> [ABOUT THIS TASK]
Two lines in the data below mark the range: the one with "45 € à 80 €" and the one with "वृद्धावस्था व 02". Return both, along with every line between them, exactly.

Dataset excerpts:
━━━━━━

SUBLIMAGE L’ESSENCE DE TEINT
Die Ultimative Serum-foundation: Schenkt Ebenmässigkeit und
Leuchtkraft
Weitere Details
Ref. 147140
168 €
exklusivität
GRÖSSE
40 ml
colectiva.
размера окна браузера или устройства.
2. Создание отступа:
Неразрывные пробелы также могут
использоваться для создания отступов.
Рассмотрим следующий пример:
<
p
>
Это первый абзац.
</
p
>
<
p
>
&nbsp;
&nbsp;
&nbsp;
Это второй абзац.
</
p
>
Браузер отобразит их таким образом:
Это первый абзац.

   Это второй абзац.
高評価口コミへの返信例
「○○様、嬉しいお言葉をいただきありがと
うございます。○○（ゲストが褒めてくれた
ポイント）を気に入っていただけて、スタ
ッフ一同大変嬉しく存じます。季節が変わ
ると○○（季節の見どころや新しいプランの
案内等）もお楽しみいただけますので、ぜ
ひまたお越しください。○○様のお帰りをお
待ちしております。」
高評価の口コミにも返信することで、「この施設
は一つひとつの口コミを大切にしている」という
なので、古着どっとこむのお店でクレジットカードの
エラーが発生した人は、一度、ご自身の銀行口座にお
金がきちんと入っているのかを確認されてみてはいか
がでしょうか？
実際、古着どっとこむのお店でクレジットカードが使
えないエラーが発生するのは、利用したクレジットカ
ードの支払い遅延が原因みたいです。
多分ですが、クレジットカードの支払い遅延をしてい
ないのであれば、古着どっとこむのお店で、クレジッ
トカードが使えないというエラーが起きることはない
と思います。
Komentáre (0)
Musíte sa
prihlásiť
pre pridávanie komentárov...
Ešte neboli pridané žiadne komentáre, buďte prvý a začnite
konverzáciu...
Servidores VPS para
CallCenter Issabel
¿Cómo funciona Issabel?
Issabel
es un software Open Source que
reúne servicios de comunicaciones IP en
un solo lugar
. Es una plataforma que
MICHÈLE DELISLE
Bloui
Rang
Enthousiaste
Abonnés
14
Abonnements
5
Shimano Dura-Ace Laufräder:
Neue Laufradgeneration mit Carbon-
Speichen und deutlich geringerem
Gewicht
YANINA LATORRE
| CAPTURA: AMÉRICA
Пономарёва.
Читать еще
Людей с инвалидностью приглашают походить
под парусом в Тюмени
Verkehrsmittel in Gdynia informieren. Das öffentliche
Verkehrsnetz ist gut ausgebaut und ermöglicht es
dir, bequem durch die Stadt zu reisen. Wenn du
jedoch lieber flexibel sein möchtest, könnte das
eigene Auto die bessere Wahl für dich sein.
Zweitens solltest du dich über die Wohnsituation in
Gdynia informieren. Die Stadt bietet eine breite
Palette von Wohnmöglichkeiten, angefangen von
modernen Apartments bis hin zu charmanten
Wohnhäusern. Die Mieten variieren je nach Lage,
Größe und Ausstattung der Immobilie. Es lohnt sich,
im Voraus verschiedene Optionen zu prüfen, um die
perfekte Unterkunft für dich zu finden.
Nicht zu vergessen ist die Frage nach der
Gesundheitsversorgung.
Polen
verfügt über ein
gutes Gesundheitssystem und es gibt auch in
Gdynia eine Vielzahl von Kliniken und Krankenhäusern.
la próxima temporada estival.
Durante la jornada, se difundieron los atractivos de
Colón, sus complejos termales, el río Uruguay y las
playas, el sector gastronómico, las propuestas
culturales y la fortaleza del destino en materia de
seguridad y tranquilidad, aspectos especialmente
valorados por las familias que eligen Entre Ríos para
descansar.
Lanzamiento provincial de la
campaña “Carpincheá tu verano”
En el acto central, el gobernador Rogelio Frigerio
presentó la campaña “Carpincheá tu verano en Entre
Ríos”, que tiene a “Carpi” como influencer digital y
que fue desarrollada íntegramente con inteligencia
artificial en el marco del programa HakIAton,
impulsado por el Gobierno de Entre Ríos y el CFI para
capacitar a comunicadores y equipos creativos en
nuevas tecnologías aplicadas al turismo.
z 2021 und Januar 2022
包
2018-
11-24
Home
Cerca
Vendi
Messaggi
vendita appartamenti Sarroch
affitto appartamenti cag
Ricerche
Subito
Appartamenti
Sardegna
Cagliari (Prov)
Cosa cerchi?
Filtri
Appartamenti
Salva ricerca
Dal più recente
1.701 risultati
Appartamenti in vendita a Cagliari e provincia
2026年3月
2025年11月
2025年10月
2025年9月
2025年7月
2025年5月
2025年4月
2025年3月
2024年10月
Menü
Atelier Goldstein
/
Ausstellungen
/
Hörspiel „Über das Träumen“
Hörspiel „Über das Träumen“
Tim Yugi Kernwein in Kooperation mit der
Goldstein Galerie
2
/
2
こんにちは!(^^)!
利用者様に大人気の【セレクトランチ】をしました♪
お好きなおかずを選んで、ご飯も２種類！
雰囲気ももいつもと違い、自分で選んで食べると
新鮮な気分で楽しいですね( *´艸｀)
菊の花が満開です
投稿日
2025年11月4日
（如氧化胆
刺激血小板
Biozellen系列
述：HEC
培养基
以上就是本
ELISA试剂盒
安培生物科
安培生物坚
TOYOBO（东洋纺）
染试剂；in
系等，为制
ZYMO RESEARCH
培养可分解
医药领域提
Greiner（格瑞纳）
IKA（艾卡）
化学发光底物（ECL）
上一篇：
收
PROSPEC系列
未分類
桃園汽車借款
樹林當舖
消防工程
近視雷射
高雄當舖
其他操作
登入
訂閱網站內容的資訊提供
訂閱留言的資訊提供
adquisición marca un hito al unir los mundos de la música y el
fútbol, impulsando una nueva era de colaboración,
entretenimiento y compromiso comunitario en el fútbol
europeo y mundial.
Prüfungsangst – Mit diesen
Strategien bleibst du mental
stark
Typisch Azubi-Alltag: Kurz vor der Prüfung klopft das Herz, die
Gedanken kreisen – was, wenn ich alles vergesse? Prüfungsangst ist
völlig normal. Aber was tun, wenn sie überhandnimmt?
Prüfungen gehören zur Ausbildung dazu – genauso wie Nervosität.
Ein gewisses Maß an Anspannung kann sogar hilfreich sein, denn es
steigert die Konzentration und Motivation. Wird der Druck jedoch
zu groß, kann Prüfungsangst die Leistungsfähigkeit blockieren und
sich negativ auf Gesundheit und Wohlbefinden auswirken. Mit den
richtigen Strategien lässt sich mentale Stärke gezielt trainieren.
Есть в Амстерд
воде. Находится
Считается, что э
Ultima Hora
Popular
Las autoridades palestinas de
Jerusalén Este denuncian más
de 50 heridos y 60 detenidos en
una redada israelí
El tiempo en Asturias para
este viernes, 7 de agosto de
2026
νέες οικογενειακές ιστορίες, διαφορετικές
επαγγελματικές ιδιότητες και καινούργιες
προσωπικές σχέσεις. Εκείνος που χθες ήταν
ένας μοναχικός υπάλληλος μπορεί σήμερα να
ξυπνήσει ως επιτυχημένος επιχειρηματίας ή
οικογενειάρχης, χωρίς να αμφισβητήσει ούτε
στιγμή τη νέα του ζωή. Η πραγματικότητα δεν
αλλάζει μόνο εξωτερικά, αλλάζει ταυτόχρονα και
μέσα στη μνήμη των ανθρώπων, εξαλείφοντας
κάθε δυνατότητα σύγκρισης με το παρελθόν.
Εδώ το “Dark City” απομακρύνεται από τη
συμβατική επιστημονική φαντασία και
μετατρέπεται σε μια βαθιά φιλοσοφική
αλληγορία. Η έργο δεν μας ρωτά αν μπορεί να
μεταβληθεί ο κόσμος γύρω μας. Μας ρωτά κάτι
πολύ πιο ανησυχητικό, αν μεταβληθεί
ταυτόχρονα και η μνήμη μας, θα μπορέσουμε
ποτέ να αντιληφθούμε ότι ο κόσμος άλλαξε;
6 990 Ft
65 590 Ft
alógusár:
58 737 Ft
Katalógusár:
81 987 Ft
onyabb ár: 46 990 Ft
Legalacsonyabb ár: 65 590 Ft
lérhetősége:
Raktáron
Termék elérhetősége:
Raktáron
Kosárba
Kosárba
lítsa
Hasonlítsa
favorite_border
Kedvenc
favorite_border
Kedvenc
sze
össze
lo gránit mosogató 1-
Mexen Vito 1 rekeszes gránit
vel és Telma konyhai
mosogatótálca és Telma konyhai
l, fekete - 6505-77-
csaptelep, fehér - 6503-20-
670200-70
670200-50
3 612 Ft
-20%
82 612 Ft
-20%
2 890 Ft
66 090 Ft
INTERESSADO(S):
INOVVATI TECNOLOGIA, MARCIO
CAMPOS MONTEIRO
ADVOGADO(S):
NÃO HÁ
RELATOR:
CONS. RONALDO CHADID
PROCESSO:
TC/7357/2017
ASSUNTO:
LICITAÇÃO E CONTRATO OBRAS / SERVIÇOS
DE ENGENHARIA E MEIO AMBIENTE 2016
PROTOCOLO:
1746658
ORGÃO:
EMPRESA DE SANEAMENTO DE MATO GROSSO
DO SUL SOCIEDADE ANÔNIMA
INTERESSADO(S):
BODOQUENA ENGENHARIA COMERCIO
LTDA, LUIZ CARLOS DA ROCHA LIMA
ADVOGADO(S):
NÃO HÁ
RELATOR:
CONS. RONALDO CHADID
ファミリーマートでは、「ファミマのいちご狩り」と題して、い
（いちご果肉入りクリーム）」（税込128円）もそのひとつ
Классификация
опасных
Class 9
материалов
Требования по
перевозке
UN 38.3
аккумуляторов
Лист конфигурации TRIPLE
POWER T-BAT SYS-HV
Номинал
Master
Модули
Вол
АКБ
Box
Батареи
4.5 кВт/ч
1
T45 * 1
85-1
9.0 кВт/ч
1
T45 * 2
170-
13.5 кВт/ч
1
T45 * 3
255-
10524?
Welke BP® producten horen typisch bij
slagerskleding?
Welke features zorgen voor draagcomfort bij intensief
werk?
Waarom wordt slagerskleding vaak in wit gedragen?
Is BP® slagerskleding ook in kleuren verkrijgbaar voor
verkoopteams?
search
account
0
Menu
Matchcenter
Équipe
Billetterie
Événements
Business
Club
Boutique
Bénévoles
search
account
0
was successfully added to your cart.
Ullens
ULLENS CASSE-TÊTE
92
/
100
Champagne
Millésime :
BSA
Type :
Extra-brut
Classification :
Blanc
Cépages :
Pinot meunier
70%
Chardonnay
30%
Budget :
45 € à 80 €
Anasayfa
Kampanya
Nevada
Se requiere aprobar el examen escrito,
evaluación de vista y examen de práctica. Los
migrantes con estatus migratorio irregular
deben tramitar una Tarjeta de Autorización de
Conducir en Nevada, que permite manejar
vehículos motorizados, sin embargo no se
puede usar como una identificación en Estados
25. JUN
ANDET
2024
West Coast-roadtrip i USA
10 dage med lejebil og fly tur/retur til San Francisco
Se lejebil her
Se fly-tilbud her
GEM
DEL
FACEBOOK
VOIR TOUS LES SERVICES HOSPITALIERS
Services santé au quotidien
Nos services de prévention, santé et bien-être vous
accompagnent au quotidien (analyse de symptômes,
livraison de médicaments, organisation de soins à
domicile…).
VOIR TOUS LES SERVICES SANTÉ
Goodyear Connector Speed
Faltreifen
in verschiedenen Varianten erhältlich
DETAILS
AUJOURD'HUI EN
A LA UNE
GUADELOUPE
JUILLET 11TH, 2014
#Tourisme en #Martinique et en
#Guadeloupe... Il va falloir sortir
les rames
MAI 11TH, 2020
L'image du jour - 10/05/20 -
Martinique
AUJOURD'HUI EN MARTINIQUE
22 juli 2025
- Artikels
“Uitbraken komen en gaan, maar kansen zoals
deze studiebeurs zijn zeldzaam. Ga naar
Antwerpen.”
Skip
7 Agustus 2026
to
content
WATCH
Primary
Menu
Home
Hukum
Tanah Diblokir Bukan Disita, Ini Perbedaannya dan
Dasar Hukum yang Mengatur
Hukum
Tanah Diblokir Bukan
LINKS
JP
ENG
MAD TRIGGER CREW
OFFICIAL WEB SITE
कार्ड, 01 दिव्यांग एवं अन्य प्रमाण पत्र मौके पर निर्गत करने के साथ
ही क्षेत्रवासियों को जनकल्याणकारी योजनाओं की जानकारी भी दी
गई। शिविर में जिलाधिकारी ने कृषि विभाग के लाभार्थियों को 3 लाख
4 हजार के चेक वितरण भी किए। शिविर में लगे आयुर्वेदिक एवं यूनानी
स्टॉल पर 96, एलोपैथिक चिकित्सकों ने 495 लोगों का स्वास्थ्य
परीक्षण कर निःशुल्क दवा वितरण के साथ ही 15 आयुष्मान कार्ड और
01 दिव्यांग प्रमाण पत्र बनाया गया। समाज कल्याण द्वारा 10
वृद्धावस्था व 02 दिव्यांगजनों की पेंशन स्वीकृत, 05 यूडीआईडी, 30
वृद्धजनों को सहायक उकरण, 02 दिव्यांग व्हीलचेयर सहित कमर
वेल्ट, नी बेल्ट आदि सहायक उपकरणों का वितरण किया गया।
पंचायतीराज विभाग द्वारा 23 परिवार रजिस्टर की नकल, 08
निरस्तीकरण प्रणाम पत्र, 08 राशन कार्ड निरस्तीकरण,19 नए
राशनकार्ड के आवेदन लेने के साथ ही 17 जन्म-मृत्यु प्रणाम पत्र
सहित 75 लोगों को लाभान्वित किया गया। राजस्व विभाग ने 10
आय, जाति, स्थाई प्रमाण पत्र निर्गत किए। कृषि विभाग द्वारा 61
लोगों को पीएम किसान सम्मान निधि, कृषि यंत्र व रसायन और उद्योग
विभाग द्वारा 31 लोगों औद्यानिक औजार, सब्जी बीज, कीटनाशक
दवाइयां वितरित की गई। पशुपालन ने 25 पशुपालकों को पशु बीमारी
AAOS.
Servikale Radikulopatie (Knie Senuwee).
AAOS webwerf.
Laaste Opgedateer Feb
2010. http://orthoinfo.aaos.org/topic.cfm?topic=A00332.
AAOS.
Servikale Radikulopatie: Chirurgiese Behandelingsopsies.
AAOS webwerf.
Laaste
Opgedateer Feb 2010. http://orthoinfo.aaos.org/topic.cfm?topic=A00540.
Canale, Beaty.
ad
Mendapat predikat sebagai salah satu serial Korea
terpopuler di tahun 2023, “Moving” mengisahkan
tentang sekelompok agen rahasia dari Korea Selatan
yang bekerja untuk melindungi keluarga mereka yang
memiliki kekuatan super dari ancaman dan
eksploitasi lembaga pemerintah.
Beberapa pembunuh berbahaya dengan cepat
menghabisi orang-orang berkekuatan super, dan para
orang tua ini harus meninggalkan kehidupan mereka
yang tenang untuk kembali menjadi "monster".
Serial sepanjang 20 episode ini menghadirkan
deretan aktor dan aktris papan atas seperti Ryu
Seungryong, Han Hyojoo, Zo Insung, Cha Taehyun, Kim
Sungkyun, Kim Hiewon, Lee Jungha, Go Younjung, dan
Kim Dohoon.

━━━━━━

> [RESPONSE BOX]
45 € à 80 €
Anasayfa
Kampanya
Nevada
Se requiere aprobar el examen escrito,
evaluación de vista y examen de práctica. Los
migrantes con estatus migratorio irregular
deben tramitar una Tarjeta de Autorización de
Conducir en Nevada, que permite manejar
vehículos motorizados, sin embargo no se
puede usar como una identificación en Estados
25. JUN
ANDET
2024
West Coast-roadtrip i USA
10 dage med lejebil og fly tur/retur til San Francisco
Se lejebil her
Se fly-tilbud her
GEM
DEL
FACEBOOK
VOIR TOUS LES SERVICES HOSPITALIERS
Services santé au quotidien
Nos services de prévention, santé et bien-être vous
accompagnent au quotidien (analyse de symptômes,
livraison de médicaments, organisation de soins à
domicile…).
VOIR TOUS LES SERVICES SANTÉ
Goodyear Connector Speed
Faltreifen
in verschiedenen Varianten erhältlich
DETAILS
AUJOURD'HUI EN
A LA UNE
GUADELOUPE
JUILLET 11TH, 2014
#Tourisme en #Martinique et en
#Guadeloupe... Il va falloir sortir
les rames
MAI 11TH, 2020
L'image du jour - 10/05/20 -
Martinique
AUJOURD'HUI EN MARTINIQUE
22 juli 2025
- Artikels
“Uitbraken komen en gaan, maar kansen zoals
deze studiebeurs zijn zeldzaam. Ga naar
Antwerpen.”
Skip
7 Agustus 2026
to
content
WATCH
Primary
Menu
Home
Hukum
Tanah Diblokir Bukan Disita, Ini Perbedaannya dan
Dasar Hukum yang Mengatur
Hukum
Tanah Diblokir Bukan
LINKS
JP
ENG
MAD TRIGGER CREW
OFFICIAL WEB SITE
कार्ड, 01 दिव्यांग एवं अन्य प्रमाण पत्र मौके पर निर्गत करने के साथ
ही क्षेत्रवासियों को जनकल्याणकारी योजनाओं की जानकारी भी दी
गई। शिविर में जिलाधिकारी ने कृषि विभाग के लाभार्थियों को 3 लाख
4 हजार के चेक वितरण भी किए। शिविर में लगे आयुर्वेदिक एवं यूनानी
स्टॉल पर 96, एलोपैथिक चिकित्सकों ने 495 लोगों का स्वास्थ्य
परीक्षण कर निःशुल्क दवा वितरण के साथ ही 15 आयुष्मान कार्ड और
01 दिव्यांग प्रमाण पत्र बनाया गया। समाज कल्याण द्वारा 10
वृद्धावस्था व 02 दिव्यांगजनों की पेंशन स्वीकृत, 05 यूडीआईडी, 30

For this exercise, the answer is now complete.